Why am i getting these invalid characters before my file data?

1k views Asked by At

enter image description here

I am trying to read a file into a string either by getline function or fileContents.assign( (istreambuf_iterator<char>(myFile)), (istreambuf_iterator<char>())); Either of the way gives me the above output which shown in the image.

First way:

 string fileContents;
 ifstream myFile("textFile.txt");
 while(getline(myFile,fileContents))
 cout<<fileContents<<endl;

Alternate way:

 string fileContents;
 ifstream myFile(fileName.c_str());
 if (myFile.is_open())
  {
    fileContents.assign( (istreambuf_iterator<char>(myFile) ),
                       (istreambuf_iterator<char>()    ) );
    cout<<fileContents;
  }
2

There are 2 answers

7
TheCppZoo On

The file begins with those characters, most likely a BOM to tell you what the encoding of the file is.

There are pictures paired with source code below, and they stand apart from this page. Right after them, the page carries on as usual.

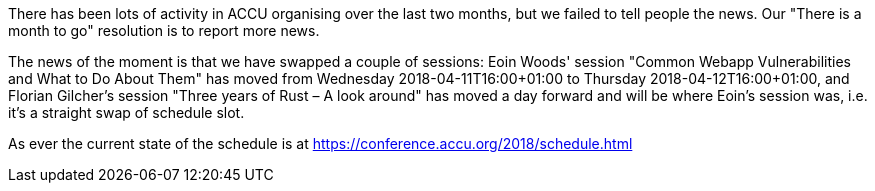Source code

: ////
.. title: Session timetable swap
.. date: 2018-03-07T12:40+00:00
.. type: text
////

There has been lots of activity in ACCU organising over the last two months, but we failed to tell people
the news. Our "There is a month to go" resolution is to report more news.

The news of the moment is that we have swapped a couple of sessions: Eoin Woods' session "Common Webapp
Vulnerabilities and What to Do About Them" has moved from Wednesday 2018-04-11T16:00+01:00 to Thursday
2018-04-12T16:00+01:00, and Florian Gilcher's session "Three years of Rust – A look around" has moved a day
forward and will be where Eoin's session was, i.e. it's a straight swap of schedule slot.

As ever the current state of the schedule is at https://conference.accu.org/2018/schedule.html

You probably are not able to see them in Windows Notepad because Notepad hides the encoding bytes. Get a decent text editor that lets you see the binary of the file and you will see those characters.

0
Remy Lebeau On

Your file starts with a UTF-8 BOM (bytes 0xEF 0xBB 0xBF). You are reading the file's raw bytes as-is and outputting them to a display that is using an OEM font for codepage 437. To handle text files properly, especially Unicode-encoded text files, you need to read the first few bytes, check for a BOM (and there are several you can look for), and if detected then seek past the BOM and interpret the remaining bytes of the file in the specified encoding, in this case UTF-8.